Rick and Joe provide a bespoke service for many of our moving picture productions using their extensive experience in all departments of film making, standing alongside ourselves and taking the process through pre-production and shoot into edit and whatever the post-production requires. Sometimes they provide direction too, making one complete unit.
Joe as DoP / Director, organises the camera and lighting department with, crew and equipment tailored to each individual project and budget.
Meanwhile, as film editor, Rick produces and manages the post-production through to finish and delivery based at his studio in Hackney.
They’re old hands at delivery requirements for TVCs but the digital landscape can be a tricky one to negotiate and particularly is where we’re able to help our clients.
Delivery for different platforms is so much more than pixel count. They deal with this all the time, knowing how to optimise file sizes versus compression in a world where media costs by the Mb.
The short message is that between us, we’re able to make a complex thing simple for you. If that message is itself too simple, the case study below illustrates some of the issues we often face and solve.
Case Study - how a complicated thing remains complicated, but hey, don’t worry, that’s our problem!
We were recently involved with an international campaign of TVCs and social media films that turned out to be a more complex challenge than you might expect.
First off we had the challenge of making something work for 9:16 and then 16:9. In terms of framing, fitting, say, a 16.9 wide shot of 4 people sitting on a sofa into a 9.16 space isn’t easily going to happen, and requires planning so that the necessary assets are shot on the day. This however is the tip of a titanic iceberg.

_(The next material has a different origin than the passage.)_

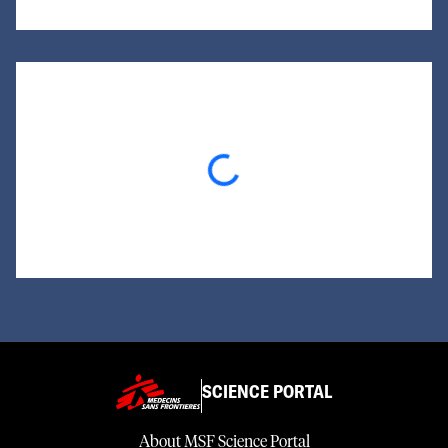
Loading...
SCIENCE PORTAL
About MSF Science Portal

Our brief was to create deliverables from 4 x TVC executions, in 5 lengths (30, 20, 15, and 6 secs) and in 3 shapes (16.9, 9.16, 1.1).
So far so good. That means we require 60 masters as a starting point.
Unfortunately, one film had contentious content that not all markets would accept, so we created alternative versions in all lengths and shapes, which took the deliverables to 75.
Then we found that one country could not show people eating food sitting on the couch (the same couch that didn’t fit in the 9.16 box), so that was another 15 masters. Bringing the total deliverables to 90.
So after a week or so we were in a good place with all edits and cut downs with format
adjustments approved by agency and client. Fitting the shots into 9.16, in particular, was difficult but fortunately we had planned that the film be captured on an enormous sensor providing all the additional area we needed to aid the repositioning of the shots.
The wide shot sofa was duly changed into 2 x 2 shots in medium size, reframed from the same wide shot. We also used digital panning to move around the file, when the elements that needed to be seen were beyond the 9.16 constraints.
Now we were ready for the real work. There were 10 countries to supply. All with unique Terms and Conditions, titles and corporate branding. In addition, we had a voice-over to mix for each territory.
And just when you thought it was safe to take a breath, each film would be rolled out with 3
different offers. This would add up to just short of 2000 films.
As the drip-feed of approval would come in, often having already accommodated a particular spec., adjusting type size and changing title wordings, deliverables multiplied yet further.
The reason for this last surge in the number of films was down to the fact that not all social media advertising has the same delivery spec. and now we move into the esoteric world of codecs and wrappers, megabyte and bitrate restrictions.
So... we built codec parameters for all the permutations and restrictions. The workflow incidentally moved at this point from Adobe Premiere to DaVinci Resolve which has a very efficient delivery system once we have created the codec parameters.
The only real issue we came across here, was in preserving the quality of the picture across many varied platforms. Having sweated blood to get this far, we all wanted the work to look its best, but often optimised delivery within very specific parameters gets overlooked. Happily, our clients can come to our studio and see the trade-offs of size versus quality on our colour calibrated screens where we can playback and compare QuickTime vs. VLC, etc, etc, and get into compression!
The Video On Demand spots were restricted to a max weight of 10Mbs, but a 30 sec ad in 16.9 at 10Mbs is a big ask. However, we managed to tweak the settings for each film to maximise the quality and still come in under 10Mb. And looking really good
Great! The masters are mastered and the deliverables delivered and we‘re ready to archive. Again, a little more complex than we thought, and we ended up creating 200 clean masters to sit in a folder next to the 600 titled versions. In six months’ time, there’s every chance that someone is going to be real grateful for fastidious storage!